Knowing the abundance of a population is a crucial component to assess its conservation status and develop effective conservation plans. For most cetaceans, abundance estimation is difficult given their cryptic and mobile nature, especially when the population is small and has a transnational distribution. In the Baltic Sea, the number of harbour porpoises (Phocoena phocoena) has collapsed since the mid‐20th century and the Baltic Proper harbour porpoise is listed as Critically Endangered by the IUCN and HELCOM; however, its abundance remains unknown. Here, one of the largest ever passive acoustic monitoring studies was carried out by eight Baltic Sea nations to estimate the abundance of the Baltic Proper harbour porpoise for the first time. By logging porpoise echolocation signals at 298 stations during May 2011–April 2013, calibrating the loggers’ spatial detection performance at sea, and measuring the click rate of tagged individuals, we estimated an abundance of 71–1105 individuals (95% CI, point estimate 491) during May–October within the population''s proposed management border. The small abundance estimate strongly supports that the Baltic Proper harbour porpoise is facing an extremely high risk of extinction, and highlights the need for immediate and efficient conservation actions through international cooperation. It also provides a starting point in monitoring the trend of the population abundance to evaluate the effectiveness of management measures and determine its interactions with the larger neighboring Belt Sea population. Further, we offer evidence that design‐based passive acoustic monitoring can generate reliable estimates of the abundance of rare and cryptic animal populations across large spatial scales.     
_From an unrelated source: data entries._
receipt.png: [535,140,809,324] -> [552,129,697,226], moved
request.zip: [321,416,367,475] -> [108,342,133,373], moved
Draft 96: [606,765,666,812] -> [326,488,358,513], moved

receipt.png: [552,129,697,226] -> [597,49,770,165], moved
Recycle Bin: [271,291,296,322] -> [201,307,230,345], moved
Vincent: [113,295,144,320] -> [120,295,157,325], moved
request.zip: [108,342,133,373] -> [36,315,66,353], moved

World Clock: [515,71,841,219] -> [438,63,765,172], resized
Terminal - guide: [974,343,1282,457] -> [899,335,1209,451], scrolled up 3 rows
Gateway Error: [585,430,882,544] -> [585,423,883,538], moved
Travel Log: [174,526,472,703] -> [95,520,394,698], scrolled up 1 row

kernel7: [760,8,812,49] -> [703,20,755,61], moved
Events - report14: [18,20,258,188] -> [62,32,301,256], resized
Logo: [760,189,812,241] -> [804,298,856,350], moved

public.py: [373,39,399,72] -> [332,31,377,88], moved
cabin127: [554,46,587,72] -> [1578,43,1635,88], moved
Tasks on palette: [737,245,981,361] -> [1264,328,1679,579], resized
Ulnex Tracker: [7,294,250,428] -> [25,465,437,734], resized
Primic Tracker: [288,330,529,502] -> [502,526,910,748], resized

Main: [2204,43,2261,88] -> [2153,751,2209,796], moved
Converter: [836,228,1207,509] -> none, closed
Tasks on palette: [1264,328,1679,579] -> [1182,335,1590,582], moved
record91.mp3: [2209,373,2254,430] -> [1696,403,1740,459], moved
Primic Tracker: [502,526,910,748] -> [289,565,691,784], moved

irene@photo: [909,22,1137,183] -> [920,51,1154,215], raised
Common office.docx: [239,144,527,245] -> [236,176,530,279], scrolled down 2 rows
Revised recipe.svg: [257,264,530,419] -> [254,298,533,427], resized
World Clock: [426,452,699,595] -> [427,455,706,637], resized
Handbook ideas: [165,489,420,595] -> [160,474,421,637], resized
Mitochondrial Control Region and microsatellite analyses on harbour porpoise (Phocoena phocoena) unravel population differentiation in the Baltic Sea and adjacent waters

The population status of the harbour porpoise (Phocoena phocoena) in the Baltic area has been a continuous matter of debate. Here we present the by far most comprehensive genetic population structure assessment to date for this region, both with regard to geographic coverage and sample size: 497 porpoise samples from North Sea, Skagerrak, Kattegat, Belt Sea, and Inner Baltic Sea were sequenced at the mitochondrial Control Region and 305 of these specimens were typed at 15 polymorphic microsatellite loci. Samples were stratified according to sample type (stranding vs. by-caught), sex, and season (breeding vs. non-breeding season). Our data provide ample evidence for a population split between the Skagerrak and the Belt Sea, with a transition zone in the Kattegat area. Among other measures, this was particularly visible in significant frequency shifts of the most abundant mitochondrial haplotypes. A particular haplotype almost absent in the North Sea was the most abundant in Belt Sea and Inner Baltic Sea. Microsatellites yielded a similar pattern (i.e., turnover in occurrence of clusters identified by STRUCTURE). Moreover, a highly significant association between microsatellite assignment and unlinked mitochondrial haplotypes further indicates a split between North Sea and Baltic porpoises. For the Inner Baltic Sea, we consistently recovered a small, but significant separation from the Belt Sea population. Despite recent arguments that separation should exceed a predefined threshold before populations shall be managed separately, we argue in favour of precautionary acknowledging the Inner Baltic porpoises as a separate management unit, which should receive particular attention, as it is threatened by various factors, in particular local fishery measures.